Так бонтонное общество жило и одевалось. Посмотрим теперь, как и чем оно развлекалось и забавлялось. На художественной выставке зрителя окружали и вызывали в нем возгласы удивления жен­щины художника Бенара с зелеными, как морская трава, волосами, с желтыми, как сера, или красными, как пылающее пламя, лицами, с фиолетовыми или розовыми руками, облаченные в светящиеся голубые облака, которые должны изображать нечто вроде капотов. Общество любило упиваться яркими, ядовито-кислотными красками. В моде были лиловые и фиолетовые оттенки со словно нарушенной цветопередачей. Однако насладившись Бенаром, оно приходило в экстаз от бледных, словно покрытых полупрозрачным слоем извести картин Пюви де Шаванна, от окутанных загадочною дымкою, словно волнами ладана, полотен Карьера, от дрожащих в мягком лунном сиянии картин Ролля. Ученики Мане погружали все видимое вокруг них в сказочный фиолетовый цвет, архаисты воскрешали выветрившиеся полутоны или, точнее говоря, "цветовые привиде­ния давно забытого мира", палитру «мертвого листа», «старой слоновой кости», тускло-желтого цвета, поблекшего пурпура, выленявшей ткани .Интересоваться сюжетом картин было банально и пошло ; только швеи и деревенские жители, невзыскательные любители олеографий наслаждаются бытовыми сцен­ками. Но тем не менее избранная публика, посещая выставки, особенно охотно останавливается перед картиною Мартена «У всякого своя мечта», на которой разбухшие фигуры совершают нечто непонятное в желтом соусе, что именно, это мы узнаем из глубокомысленного объяснения программы. Наблюдатель избран­ного общества, посещающего художественные выставки, заметит, что эта публи­ка закатывает глаза и складывает набожно руки перед такими картинами, перед которыми простой смертный разражается смехом или выражает досаду об­манутого человека, и что она пожимает плечами или обменивается презритель­ными взглядами там, где другие благодарят художника и наслаждаются.

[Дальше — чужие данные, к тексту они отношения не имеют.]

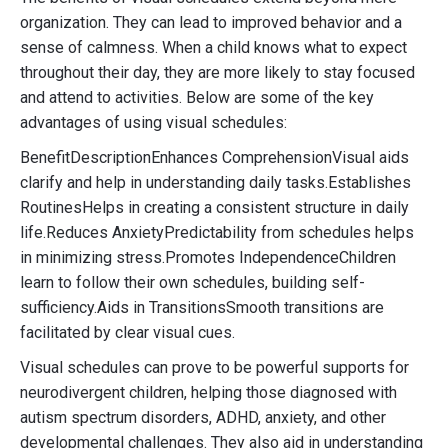
organization. They can lead to improved behavior and a
sense of calmness. When a child knows what to expect
throughout their day, they are more likely to stay focused
and attend to activities. Below are some of the key
advantages of using visual schedules:
BenefitDescriptionEnhances ComprehensionVisual aids
clarify and help in understanding daily tasks.Establishes
RoutinesHelps in creating a consistent structure in daily
life.Reduces AnxietyPredictability from schedules helps
in minimizing stress.Promotes IndependenceChildren
learn to follow their own schedules, building self-
sufficiency.Aids in TransitionsSmooth transitions are
facilitated by clear visual cues.
Visual schedules can prove to be powerful supports for
neurodivergent children, helping those diagnosed with
autism spectrum disorders, ADHD, anxiety, and other
developmental challenges. They also aid in understanding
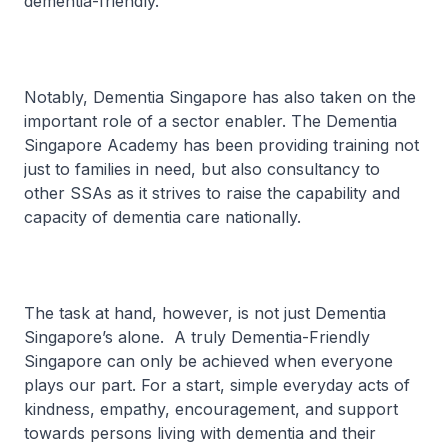
dementia-friendly.
Notably, Dementia Singapore has also taken on the
important role of a sector enabler. The Dementia
Singapore Academy has been providing training not
just to families in need, but also consultancy to
other SSAs as it strives to raise the capability and
capacity of dementia care nationally.
The task at hand, however, is not just Dementia
Singapore’s alone. A truly Dementia-Friendly
Singapore can only be achieved when everyone
plays our part. For a start, simple everyday acts of
kindness, empathy, encouragement, and support
towards persons living with dementia and their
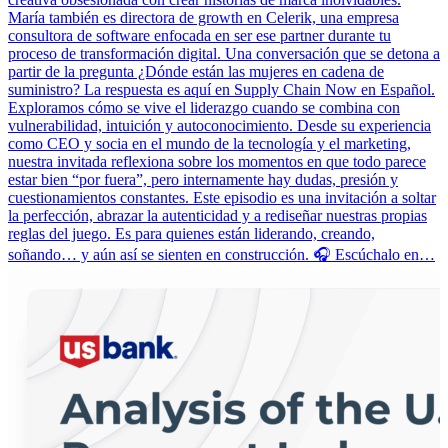
María también es directora de growth en Celerik, una empresa
consultora de software enfocada en ser ese partner durante tu
proceso de transformación digital. Una conversación que se detona a
partir de la pregunta ¿Dónde están las mujeres en cadena de
suministro? La respuesta es aquí en Supply Chain Now en Español.
Exploramos cómo se vive el liderazgo cuando se combina con
vulnerabilidad, intuición y autoconocimiento. Desde su experiencia
como CEO y socia en el mundo de la tecnología y el marketing,
nuestra invitada reflexiona sobre los momentos en que todo parece
estar bien “por fuera”, pero internamente hay dudas, presión y
cuestionamientos constantes. Este episodio es una invitación a soltar
la perfección, abrazar la autenticidad y a rediseñar nuestras propias
reglas del juego. Es para quienes están liderando, creando,
soñando… y aún así se sienten en construcción. 🎧 Escúchalo en…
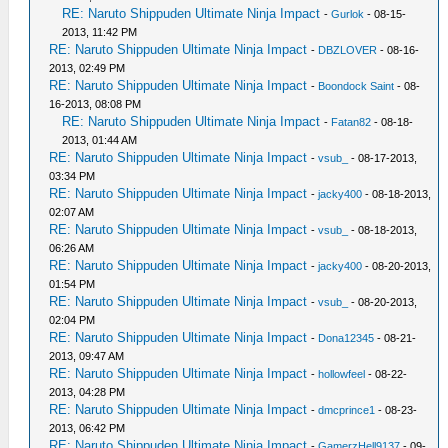
RE: Naruto Shippuden Ultimate Ninja Impact
-
Gurlok
- 08-15-
2013, 11:42 PM
RE: Naruto Shippuden Ultimate Ninja Impact
-
DBZLOVER
- 08-16-
2013, 02:49 PM
RE: Naruto Shippuden Ultimate Ninja Impact
-
Boondock Saint
- 08-
16-2013, 08:08 PM
RE: Naruto Shippuden Ultimate Ninja Impact
-
Fatan82
- 08-18-
2013, 01:44 AM
RE: Naruto Shippuden Ultimate Ninja Impact
-
vsub_
- 08-17-2013,
03:34 PM
RE: Naruto Shippuden Ultimate Ninja Impact
-
jacky400
- 08-18-2013,
02:07 AM
RE: Naruto Shippuden Ultimate Ninja Impact
-
vsub_
- 08-18-2013,
06:26 AM
RE: Naruto Shippuden Ultimate Ninja Impact
-
jacky400
- 08-20-2013,
01:54 PM
RE: Naruto Shippuden Ultimate Ninja Impact
-
vsub_
- 08-20-2013,
02:04 PM
RE: Naruto Shippuden Ultimate Ninja Impact
-
Dona12345
- 08-21-
2013, 09:47 AM
RE: Naruto Shippuden Ultimate Ninja Impact
-
hollowfeel
- 08-22-
2013, 04:28 PM
RE: Naruto Shippuden Ultimate Ninja Impact
-
dmcprince1
- 08-23-
2013, 06:42 PM
RE: Naruto Shippuden Ultimate Ninja Impact
-
GamerzHell9137
- 09-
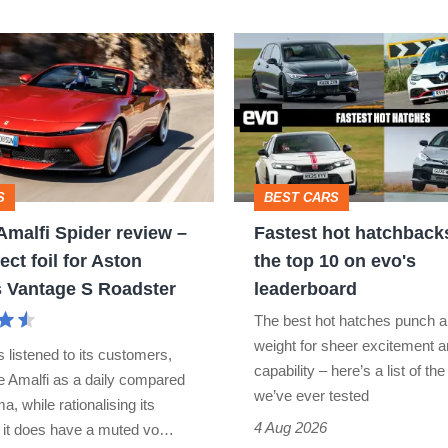
296
power
Fastest
hot
hatchbacks
2026
–
S
BEST CARS
the
 Amalfi Spider review –
Fastest hot hatchback
top
ect foil for Aston
the top 10 on evo's
10
s Vantage S Roadster
leaderboard
on
The best hot hatches punch a
evo's
weight for sheer excitement 
s listened to its customers,
leaderboard
capability – here’s a list of the
he Amalfi as a daily compared
we’ve ever tested
a, while rationalising its
4 Aug 2026
t it does have a muted vo…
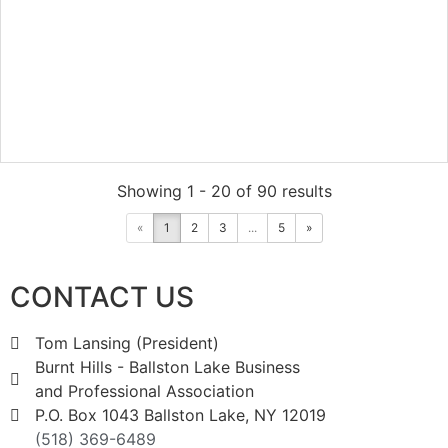
Showing 1 - 20 of 90 results
«
1
2
3
...
5
»
CONTACT US
Tom Lansing (President)
Burnt Hills - Ballston Lake Business
and Professional Association
P.O. Box 1043 Ballston Lake, NY 12019
(518) 369-6489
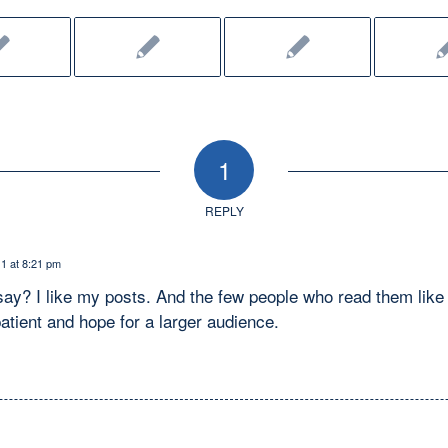
1
REPLY
1 at 8:21 pm
ay? I like my posts. And the few people who read them like 
atient and hope for a larger audience.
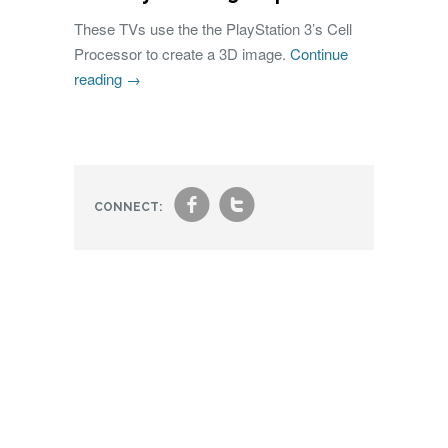
These TVs use the the PlayStation 3’s Cell
Processor to create a 3D image.
Continue
reading
→
f
t
CONNECT:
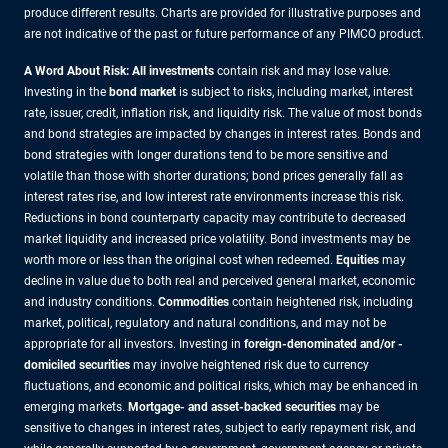
produce different results. Charts are provided for illustrative purposes and
are not indicative of the past or future performance of any PIMCO product.
A Word About Risk: All investments
contain risk and may lose value.
Investing in the
bond market
is subject to risks, including market, interest
rate, issuer, credit, inflation risk, and liquidity risk. The value of most bonds
and bond strategies are impacted by changes in interest rates. Bonds and
bond strategies with longer durations tend to be more sensitive and
volatile than those with shorter durations; bond prices generally fall as
interest rates rise, and low interest rate environments increase this risk.
Reductions in bond counterparty capacity may contribute to decreased
market liquidity and increased price volatility. Bond investments may be
worth more or less than the original cost when redeemed.
Equities
may
decline in value due to both real and perceived general market, economic
and industry conditions.
Commodities
contain heightened risk, including
market, political, regulatory and natural conditions, and may not be
appropriate for all investors. Investing in
foreign-denominated and/or -
domiciled securities
may involve heightened risk due to currency
fluctuations, and economic and political risks, which may be enhanced in
emerging markets.
Mortgage- and asset-backed securities
may be
sensitive to changes in interest rates, subject to early repayment risk, and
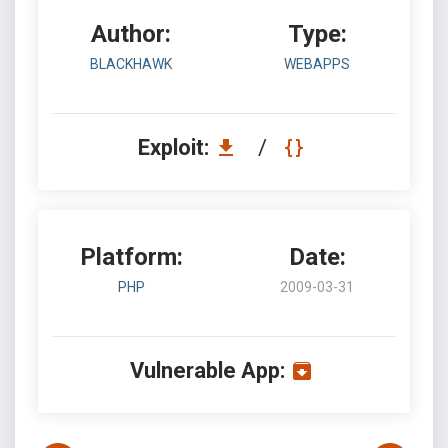
Author:
Type:
BLACKHAWK
WEBAPPS
Exploit:
/
Platform:
Date:
PHP
2009-03-31
Vulnerable App:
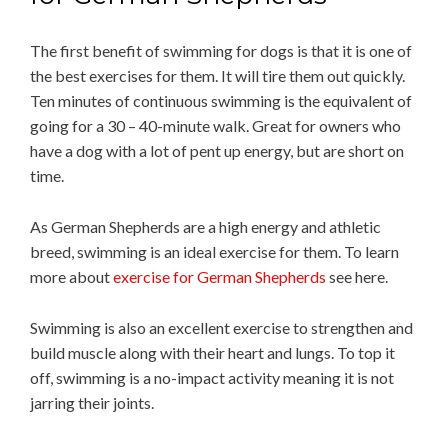
The first benefit of swimming for dogs is that it is one of
the best exercises for them. It will tire them out quickly.
Ten minutes of continuous swimming is the equivalent of
going for a 30 – 40-minute walk. Great for owners who
have a dog with a lot of pent up energy, but are short on
time.
As German Shepherds are a high energy and athletic
breed, swimming is an ideal exercise for them. To learn
more about
exercise for German Shepherds
see here.
Swimming is also an excellent exercise to strengthen and
build muscle along with their heart and lungs. To top it
off, swimming is a no-impact activity meaning it is not
jarring their joints.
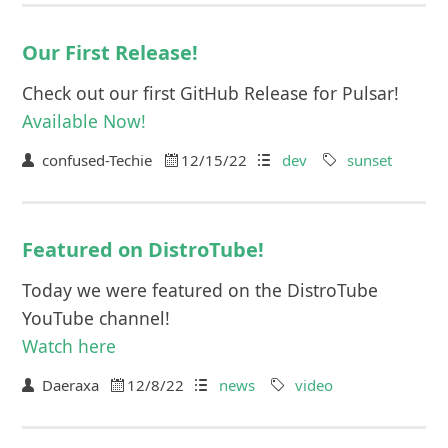
Our First Release!
Check out our first GitHub Release for Pulsar!
Available Now!
confused-Techie
12/15/22
dev
sunset
Featured on DistroTube!
Today we were featured on the DistroTube
YouTube channel!
Watch here
Daeraxa
12/8/22
news
video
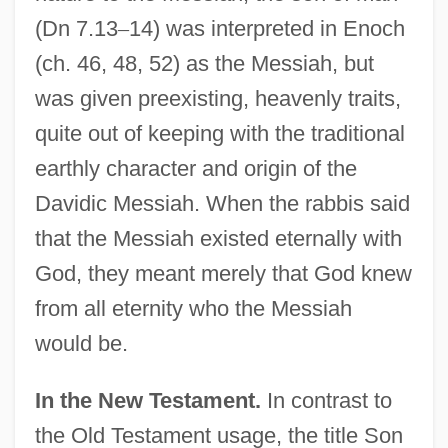
(Dn 7.13
–
14) was interpreted in Enoch
(ch. 46, 48, 52) as the Messiah, but
was given preexisting, heavenly traits,
quite out of keeping with the traditional
earthly character and origin of the
Davidic Messiah. When the rabbis said
that the Messiah existed eternally with
God, they meant merely that God knew
from all eternity who the Messiah
would be.
In the New Testament.
In contrast to
the Old Testament usage, the title Son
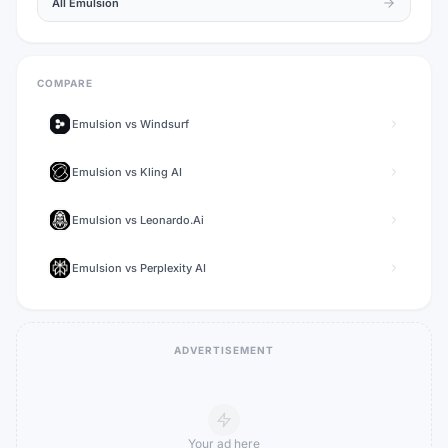
All
Emulsion
COMPARE
Emulsion
vs
Windsurf
Emulsion
vs
Kling AI
Emulsion
vs
Leonardo.Ai
Emulsion
vs
Perplexity AI
ADVERTISEMENT
Your ad here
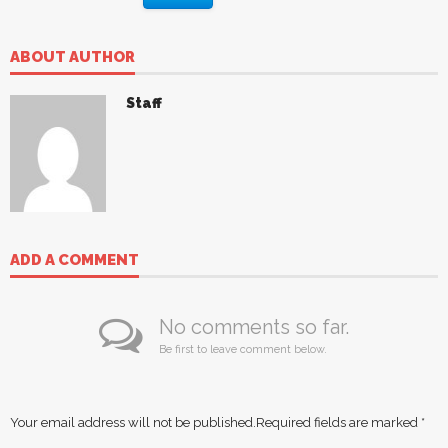
ABOUT AUTHOR
Staff
ADD A COMMENT
No comments so far.
Be first to leave comment below.
Your email address will not be published.
Required fields are marked
*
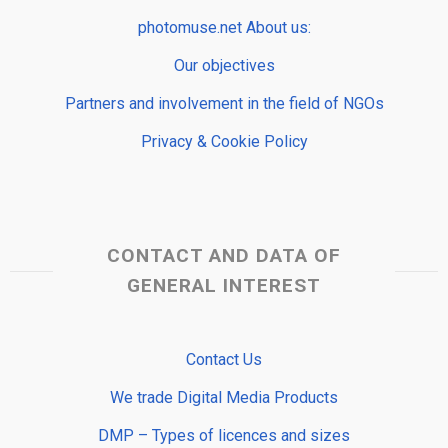
photomuse.net About us:
Our objectives
Partners and involvement in the field of NGOs
Privacy & Cookie Policy
CONTACT AND DATA OF
GENERAL INTEREST
Contact Us
We trade Digital Media Products
DMP – Types of licences and sizes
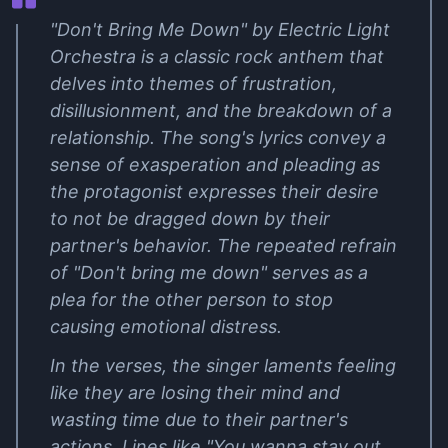
"Don't Bring Me Down" by Electric Light
Orchestra is a classic rock anthem that
delves into themes of frustration,
disillusionment, and the breakdown of a
relationship. The song's lyrics convey a
sense of exasperation and pleading as
the protagonist expresses their desire
to not be dragged down by their
partner's behavior. The repeated refrain
of "Don't bring me down" serves as a
plea for the other person to stop
causing emotional distress.
In the verses, the singer laments feeling
like they are losing their mind and
wasting time due to their partner's
actions. Lines like "You wanna stay out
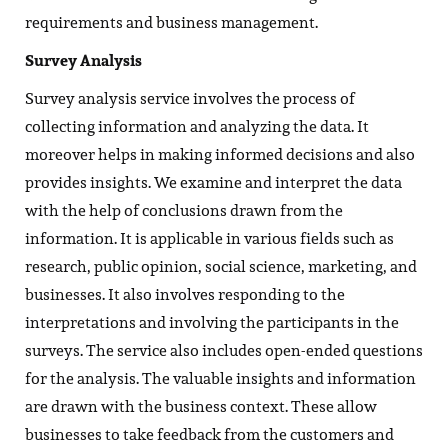
requirements and business management.
Survey Analysis
Survey analysis service involves the process of
collecting information and analyzing the data. It
moreover helps in making informed decisions and also
provides insights. We examine and interpret the data
with the help of conclusions drawn from the
information. It is applicable in various fields such as
research, public opinion, social science, marketing, and
businesses. It also involves responding to the
interpretations and involving the participants in the
surveys. The service also includes open-ended questions
for the analysis. The valuable insights and information
are drawn with the business context. These allow
businesses to take feedback from the customers and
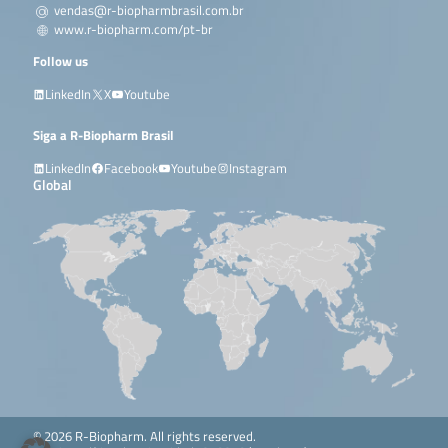
vendas@r-biopharmbrasil.com.br
www.r-biopharm.com/pt-br
Follow us
LinkedIn
X
Youtube
Siga a R-Biopharm Brasil
LinkedIn
Facebook
Youtube
Instagram
Global
© 2026 R-Biopharm. All rights reserved.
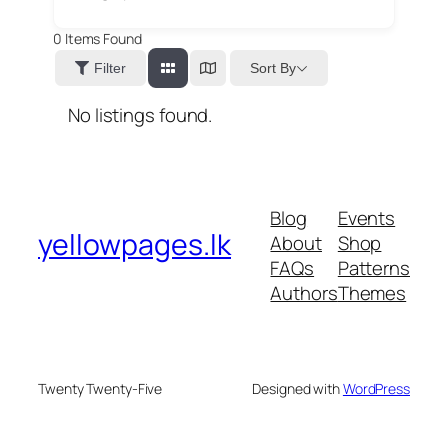
0
Items Found
Sort By
Filter
No listings found.
Blog
Events
yellowpages.lk
About
Shop
FAQs
Patterns
Authors
Themes
Twenty Twenty-Five
Designed with
WordPress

В операх и на концертах законченные формы прежних композиторов уже не нравятся. Ясная работа классиков, добросовестное соблюдение законов конт­рапункта представляются скучными. Мелодически ослабевающая и звучно раз­решающаяся кода, гармоничная фермата вызывает зевоту.

Шумными рукоплесканиями и венками награждаются вагнеровские «Три­стан и Изольда» и в особенности мистический «Парсифаль», церковная музыка «Сна» Брюно, симфония Сезара Франка. Чтоб производить впечатление, музыка должна подделываться под религиозное настроение или поражать своею фор­мой. Подготовленный слушатель обыкновенно совершенно непроизвольно про­должает развивать мотив данного произведения. Он, следовательно, предугады­вает, и задача композитора заключается в том, чтобы придать мотиву совершен­но неожиданное развитие. Где слушатель ожидает благозвучного интервала, его должен поразить диссонанс; музыкальная фраза, естественно заканчивающаяся ясным аккордом, должна внезапно оборваться, переход в различные тона и реги­стры должен противоречить естественным законам гармонии. В оркестре внима­ние слушателя рассеивается в различных направлениях одновременным ведением нескольких голосов; отдельные инструменты или группы инструментов, мешая друг другу, оглушают слушателя, пока он не приходит в нервное возбуждение человека, тщетно силящегося разобраться в потоке слов десятка людей, говорящих одновременно. Основной мотив, сперва ясный и определенный, все более затемняется, разжижается и разводняется, пока, наконец, воображению дается полный простор угадывать в нем все, что угодно. Музыка должна обещать, но не сдерживать слова; она должна принимать вид, будто сообщает великую тайну, но умолкнуть или удариться в сторону, прежде чем произнесет трепетно ожида­емую разгадку. Слушатель должен покинуть залу, испытав муки Тантала и нер­вно обессиленный.